Background: Consider the classic Unix i-node as described in the notes for lecture 18. Each i-node holds 13 sector numbers, the first 10 of which refer to the first 10 sectors of the file, while the final 3 are used for successively deeper trees of index sectors (with data sectors as leaf nodes on the tree). In the classic system, sectors are 512 bytes and sector numbers are 32 bits.
a) What is the largest disk this file system can be used on? (0.3 points)
b) What is the largest file this file system can support? (0.3 points)
c) Suppose the system was changed to use the first 8 disk addresses in each i-node to refer to the first 8 sectors of the file, with the final 5 addresses used to refer to successively deeper trees of index sectors. Ignoring questions of disk size, what is the maximum file size this would permit? (0.3 points)
d) Evaluate the prudence of using the alternative suggested in part c. (0.3 points)
e) If the sector size was changed from 512 bytes to 1024 bytes, how many of the 13 disk addresses in each i-node should point to data sectors, and how many should point to successively deeper trees of index sectors? In answering this, take into account both the maximum file size and the maximum disk size. (0.3 points)
Background: Google-scale file systems require some huge files, much bigger than a single volume, as well as huge numbers of small files. Developers of Google-scale file systems have generally been unimpressed by the foundations provided by conventional file models such as those of Unix or Windows. The Wikipedia writeup on the Google file system is worth reading.
A Question: Discuss the relative benefits of implementing file "chunks" as files in the underlying file sytem, versus abandoning the underlying file system and building a new file system on top of raw disk drives. (0.5 points)
Background: The Xerox Distributed File System (XDFS) was like the Unix file system in one critical aspect: Directories mapped file names to file numbers, and then the low-level read and write operations operated in terms of reading or writing the selected sector of the selected file in terms of its file number. In XDFS, the need for an elaborate tree structure to locate the sectors of each file was eliminated. Instead, the 32-bit sector number was simply concatentated with the 32-bit file number to make a 64-bit sector number, and then the desired sector was located by looking up this 64-bit value in a global B-tree.

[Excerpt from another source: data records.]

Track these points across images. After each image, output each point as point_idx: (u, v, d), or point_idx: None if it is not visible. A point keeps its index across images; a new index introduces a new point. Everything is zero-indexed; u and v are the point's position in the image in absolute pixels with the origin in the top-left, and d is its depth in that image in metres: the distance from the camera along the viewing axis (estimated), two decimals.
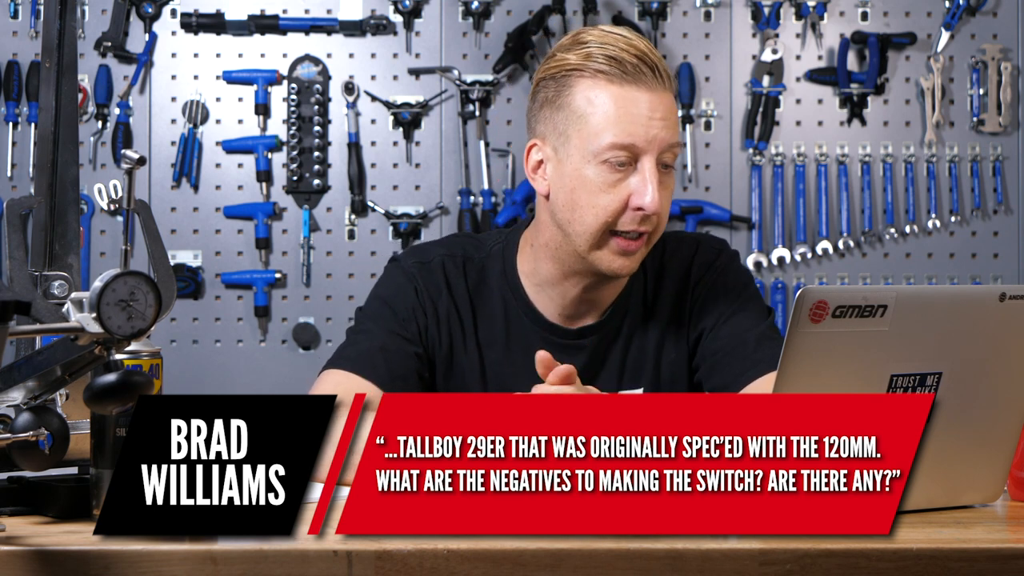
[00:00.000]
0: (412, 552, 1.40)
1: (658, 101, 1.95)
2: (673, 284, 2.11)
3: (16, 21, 3.80)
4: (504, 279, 2.09)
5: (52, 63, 1.65)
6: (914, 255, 3.90)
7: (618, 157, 1.95)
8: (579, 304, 2.07)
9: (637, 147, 1.95)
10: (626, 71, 1.94)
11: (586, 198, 1.97)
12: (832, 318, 1.49)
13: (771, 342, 2.04)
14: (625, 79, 1.95)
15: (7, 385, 1.53)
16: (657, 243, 2.11)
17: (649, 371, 2.08)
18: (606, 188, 1.96)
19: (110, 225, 3.82)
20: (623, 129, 1.95)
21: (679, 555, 1.41)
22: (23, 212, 1.64)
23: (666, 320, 2.10)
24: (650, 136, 1.95)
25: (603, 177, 1.96)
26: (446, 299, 2.08)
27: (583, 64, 1.96)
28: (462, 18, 3.84)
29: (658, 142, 1.95)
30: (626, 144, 1.95)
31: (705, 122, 3.88)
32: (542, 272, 2.07)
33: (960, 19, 3.89)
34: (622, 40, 1.97)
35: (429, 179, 3.85)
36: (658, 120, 1.95)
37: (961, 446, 1.63)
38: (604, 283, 2.05)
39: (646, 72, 1.94)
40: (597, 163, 1.96)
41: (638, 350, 2.08)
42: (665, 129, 1.95)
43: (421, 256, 2.11)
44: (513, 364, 2.06)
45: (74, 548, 1.41)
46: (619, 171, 1.96)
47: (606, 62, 1.95)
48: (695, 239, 2.15)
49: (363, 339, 2.06)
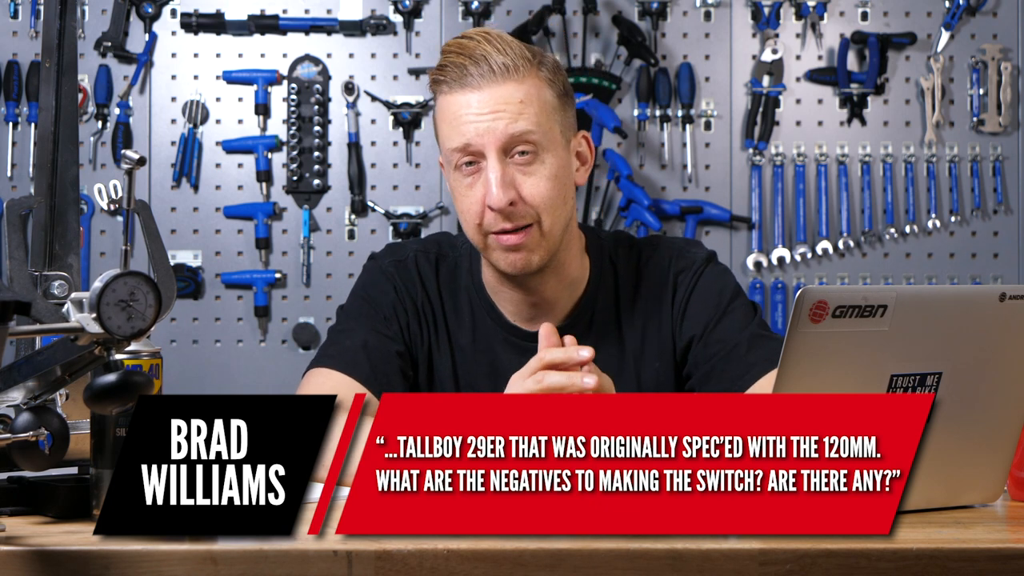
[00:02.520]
0: (412, 552, 1.40)
1: (487, 97, 1.97)
2: (651, 292, 2.10)
3: (16, 21, 3.80)
4: (471, 278, 2.12)
5: (52, 63, 1.65)
6: (914, 255, 3.90)
7: (466, 160, 1.99)
8: (529, 307, 2.09)
9: (473, 146, 1.98)
10: (453, 77, 1.98)
11: (458, 205, 2.03)
12: (832, 318, 1.49)
13: (763, 341, 2.04)
14: (454, 85, 1.98)
15: (7, 385, 1.53)
16: (631, 249, 2.12)
17: (628, 380, 2.07)
18: (465, 192, 2.01)
19: (110, 225, 3.82)
20: (456, 132, 1.98)
21: (679, 555, 1.41)
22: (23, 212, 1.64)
23: (645, 329, 2.09)
24: (481, 131, 1.96)
25: (460, 182, 2.01)
26: (421, 296, 2.11)
27: (434, 78, 2.02)
28: (462, 18, 3.84)
29: (494, 135, 1.97)
30: (462, 146, 1.98)
31: (705, 122, 3.88)
32: (488, 275, 2.10)
33: (960, 19, 3.89)
34: (462, 46, 1.99)
35: (429, 179, 3.85)
36: (487, 115, 1.97)
37: (961, 446, 1.63)
38: (537, 284, 2.06)
39: (473, 73, 1.97)
40: (453, 170, 2.01)
41: (610, 357, 2.06)
42: (498, 120, 1.96)
43: (397, 254, 2.15)
44: (478, 364, 2.08)
45: (74, 548, 1.41)
46: (471, 174, 2.00)
47: (440, 73, 2.00)
48: (670, 244, 2.14)
49: (345, 337, 2.07)
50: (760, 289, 3.86)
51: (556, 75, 2.02)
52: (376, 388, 1.99)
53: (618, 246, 2.13)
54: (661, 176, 3.87)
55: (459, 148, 1.98)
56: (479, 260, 2.11)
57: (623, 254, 2.13)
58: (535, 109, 1.98)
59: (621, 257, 2.12)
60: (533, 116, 1.98)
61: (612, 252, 2.13)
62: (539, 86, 1.99)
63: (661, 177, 3.87)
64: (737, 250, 3.87)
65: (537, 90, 1.99)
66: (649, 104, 3.85)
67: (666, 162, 3.86)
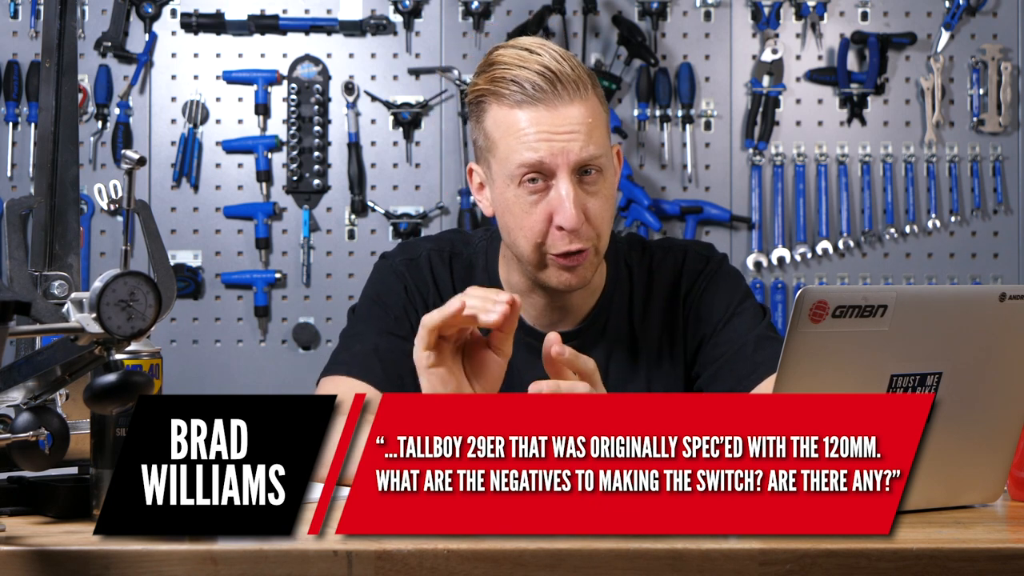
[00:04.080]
0: (412, 552, 1.40)
1: (563, 116, 1.94)
2: (662, 294, 2.11)
3: (16, 21, 3.80)
4: (487, 276, 2.10)
5: (52, 63, 1.65)
6: (914, 255, 3.90)
7: (531, 177, 1.96)
8: (551, 312, 2.08)
9: (546, 164, 1.95)
10: (526, 92, 1.94)
11: (514, 222, 1.99)
12: (832, 318, 1.49)
13: (771, 343, 2.04)
14: (526, 100, 1.94)
15: (7, 385, 1.53)
16: (644, 252, 2.13)
17: (640, 382, 2.07)
18: (528, 209, 1.97)
19: (110, 225, 3.82)
20: (527, 147, 1.95)
21: (679, 555, 1.41)
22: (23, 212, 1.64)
23: (658, 332, 2.10)
24: (555, 151, 1.94)
25: (522, 199, 1.97)
26: (433, 295, 2.09)
27: (490, 88, 1.97)
28: (462, 18, 3.84)
29: (568, 156, 1.94)
30: (533, 163, 1.95)
31: (705, 122, 3.88)
32: (514, 281, 2.08)
33: (960, 19, 3.89)
34: (524, 59, 1.96)
35: (429, 179, 3.85)
36: (563, 135, 1.94)
37: (961, 446, 1.63)
38: (568, 294, 2.06)
39: (546, 89, 1.94)
40: (515, 186, 1.97)
41: (623, 360, 2.07)
42: (573, 141, 1.94)
43: (410, 252, 2.13)
44: None
45: (74, 548, 1.41)
46: (537, 192, 1.97)
47: (506, 85, 1.96)
48: (682, 247, 2.14)
49: (356, 342, 2.06)
50: (760, 289, 3.86)
51: (600, 87, 2.01)
52: (390, 391, 1.99)
53: (631, 249, 2.14)
54: (661, 176, 3.87)
55: (530, 164, 1.95)
56: (496, 260, 2.10)
57: (636, 257, 2.13)
58: (601, 130, 1.98)
59: (635, 260, 2.13)
60: (601, 137, 1.97)
61: (627, 256, 2.13)
62: (597, 102, 1.98)
63: (661, 177, 3.87)
64: (737, 250, 3.87)
65: (597, 107, 1.98)
66: (649, 104, 3.85)
67: (666, 162, 3.86)
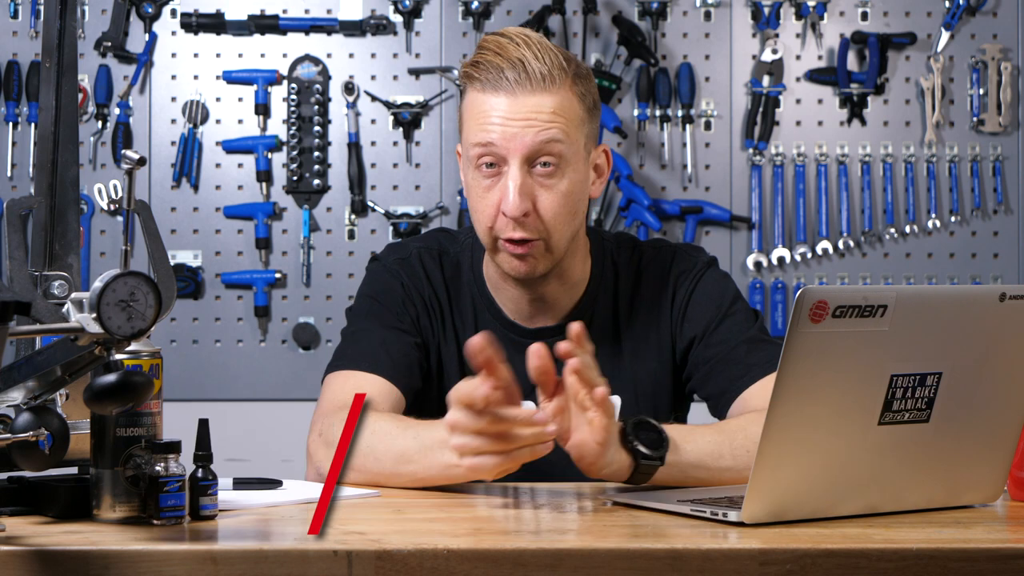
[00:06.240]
0: (412, 552, 1.40)
1: (523, 104, 1.96)
2: (650, 293, 2.12)
3: (16, 21, 3.80)
4: (472, 274, 2.13)
5: (52, 63, 1.65)
6: (914, 255, 3.90)
7: (487, 161, 1.99)
8: (529, 304, 2.09)
9: (497, 148, 1.97)
10: (488, 77, 1.97)
11: (473, 202, 2.03)
12: (832, 318, 1.49)
13: (763, 345, 2.05)
14: (487, 85, 1.98)
15: (7, 385, 1.53)
16: (634, 251, 2.14)
17: (625, 380, 2.08)
18: (482, 192, 2.00)
19: (110, 225, 3.81)
20: (482, 129, 1.98)
21: (679, 555, 1.41)
22: (23, 212, 1.63)
23: (643, 329, 2.10)
24: (508, 136, 1.96)
25: (478, 182, 2.01)
26: (427, 290, 2.11)
27: (468, 72, 2.01)
28: (462, 18, 3.84)
29: (521, 142, 1.96)
30: (484, 143, 1.98)
31: (705, 122, 3.88)
32: (490, 273, 2.11)
33: (960, 19, 3.89)
34: (502, 46, 1.98)
35: (429, 179, 3.85)
36: (518, 121, 1.96)
37: (961, 446, 1.63)
38: (538, 286, 2.06)
39: (512, 78, 1.96)
40: (473, 169, 2.01)
41: (607, 357, 2.05)
42: (528, 128, 1.96)
43: (400, 252, 2.15)
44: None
45: (74, 548, 1.41)
46: (490, 176, 1.99)
47: (477, 69, 1.99)
48: (672, 248, 2.16)
49: (361, 337, 2.07)
50: (760, 289, 3.86)
51: (587, 86, 2.02)
52: (400, 383, 2.01)
53: (620, 247, 2.15)
54: (661, 176, 3.87)
55: (481, 144, 1.98)
56: (481, 256, 2.12)
57: (625, 255, 2.14)
58: (563, 122, 1.98)
59: (623, 258, 2.13)
60: (561, 129, 1.98)
61: (614, 253, 2.14)
62: (570, 98, 1.98)
63: (661, 177, 3.87)
64: (737, 250, 3.87)
65: (568, 102, 1.98)
66: (649, 104, 3.85)
67: (666, 162, 3.86)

You may have to look up B-trees -- the Wikipedia entry is well written. In the case of XDFS, each B-tree record was one sector, each search key was 64 bits, and linearized sector numbers were 32 bits. If we assume 512 bytes per sector, this means that each sector would hold, on average, about 64 entries.
a) Compare the efficiency (in terms of total disk space needed for i-nodes and index sectors) of this file system with the efficiency of the classical Unix file system. Specifically, given that there are m files of n sectors each, which file system will have a higher storage overhead? (0.5 points)
b) What is the expected run-time cost of the first access to sector i of file j, assuming that there are m files of n sectors each. (The expected run-time cost of the second access is not a problem if the system uses appropriate caching.) (0.5 points)